# [Stored data entries]
◆ ◆ ◆ ◆ ◆
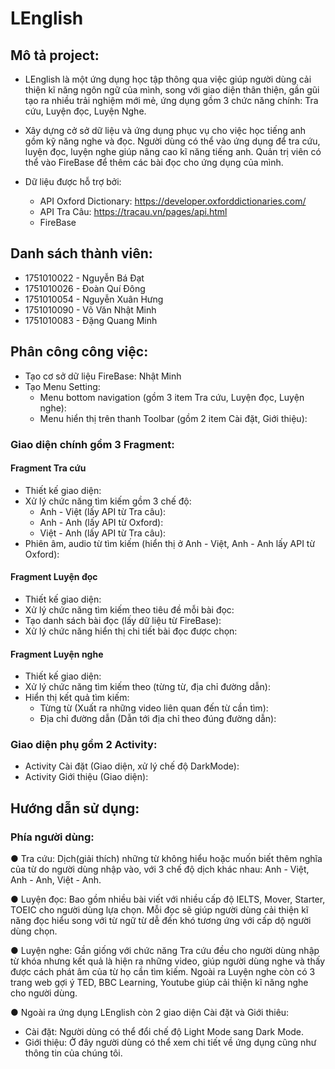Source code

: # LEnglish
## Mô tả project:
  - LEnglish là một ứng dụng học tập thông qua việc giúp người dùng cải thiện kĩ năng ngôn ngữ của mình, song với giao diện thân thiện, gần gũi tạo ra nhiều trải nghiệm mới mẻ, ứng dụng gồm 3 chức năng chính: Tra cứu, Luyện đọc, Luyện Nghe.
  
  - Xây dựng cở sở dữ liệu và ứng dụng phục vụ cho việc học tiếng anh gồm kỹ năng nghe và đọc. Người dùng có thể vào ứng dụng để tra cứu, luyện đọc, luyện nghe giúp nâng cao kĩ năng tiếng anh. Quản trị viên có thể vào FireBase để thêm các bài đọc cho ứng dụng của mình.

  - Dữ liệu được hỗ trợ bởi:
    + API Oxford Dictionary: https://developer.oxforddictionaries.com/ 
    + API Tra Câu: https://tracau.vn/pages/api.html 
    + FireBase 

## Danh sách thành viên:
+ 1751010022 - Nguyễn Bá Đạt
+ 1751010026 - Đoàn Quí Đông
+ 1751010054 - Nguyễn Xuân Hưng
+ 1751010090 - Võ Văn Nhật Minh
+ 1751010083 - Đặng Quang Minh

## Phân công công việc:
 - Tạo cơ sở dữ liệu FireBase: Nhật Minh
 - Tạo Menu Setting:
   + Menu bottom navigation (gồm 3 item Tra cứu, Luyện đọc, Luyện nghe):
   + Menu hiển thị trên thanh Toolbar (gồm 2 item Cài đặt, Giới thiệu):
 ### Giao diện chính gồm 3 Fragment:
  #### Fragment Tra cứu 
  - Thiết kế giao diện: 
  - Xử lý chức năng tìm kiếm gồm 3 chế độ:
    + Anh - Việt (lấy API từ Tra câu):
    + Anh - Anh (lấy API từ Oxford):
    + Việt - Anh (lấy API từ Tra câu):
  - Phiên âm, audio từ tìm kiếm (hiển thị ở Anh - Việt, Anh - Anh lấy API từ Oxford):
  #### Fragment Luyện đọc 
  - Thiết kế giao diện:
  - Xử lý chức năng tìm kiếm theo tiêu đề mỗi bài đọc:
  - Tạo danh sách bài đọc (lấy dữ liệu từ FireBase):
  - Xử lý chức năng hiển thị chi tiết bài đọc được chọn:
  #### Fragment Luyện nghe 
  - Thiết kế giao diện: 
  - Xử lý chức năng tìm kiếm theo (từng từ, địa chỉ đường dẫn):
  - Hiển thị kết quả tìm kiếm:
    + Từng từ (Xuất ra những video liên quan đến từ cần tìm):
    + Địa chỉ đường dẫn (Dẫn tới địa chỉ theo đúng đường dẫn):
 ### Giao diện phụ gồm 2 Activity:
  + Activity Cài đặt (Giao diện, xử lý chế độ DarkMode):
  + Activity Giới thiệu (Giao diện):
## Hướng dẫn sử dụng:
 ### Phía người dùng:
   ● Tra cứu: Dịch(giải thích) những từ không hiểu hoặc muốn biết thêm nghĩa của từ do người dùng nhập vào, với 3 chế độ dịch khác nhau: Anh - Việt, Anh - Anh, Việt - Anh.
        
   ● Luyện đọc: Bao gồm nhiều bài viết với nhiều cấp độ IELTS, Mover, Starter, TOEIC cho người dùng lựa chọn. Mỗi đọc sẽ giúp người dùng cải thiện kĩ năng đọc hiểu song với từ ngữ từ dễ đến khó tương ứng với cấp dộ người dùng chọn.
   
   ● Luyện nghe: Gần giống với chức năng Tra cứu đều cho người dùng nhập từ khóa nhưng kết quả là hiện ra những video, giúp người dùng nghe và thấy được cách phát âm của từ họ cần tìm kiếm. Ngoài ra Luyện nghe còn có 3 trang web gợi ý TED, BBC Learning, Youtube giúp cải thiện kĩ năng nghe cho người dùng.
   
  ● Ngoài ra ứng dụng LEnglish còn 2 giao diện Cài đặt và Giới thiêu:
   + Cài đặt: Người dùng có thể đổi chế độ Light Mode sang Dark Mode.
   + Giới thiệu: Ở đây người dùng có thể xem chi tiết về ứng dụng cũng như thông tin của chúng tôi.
◆ ◆ ◆ ◆ ◆
# [EXERCISE BRIEF]
Beginning with the line that has "- Dữ liệu được" and ending with the line that has "Đoàn Quí Đông", set down the lines above exactly and include no others.

# [ANSWER SPACE]
  - Dữ liệu được hỗ trợ bởi:
    + API Oxford Dictionary: https://developer.oxforddictionaries.com/ 
    + API Tra Câu: https://tracau.vn/pages/api.html 
    + FireBase 

## Danh sách thành viên:
+ 1751010022 - Nguyễn Bá Đạt
+ 1751010026 - Đoàn Quí Đông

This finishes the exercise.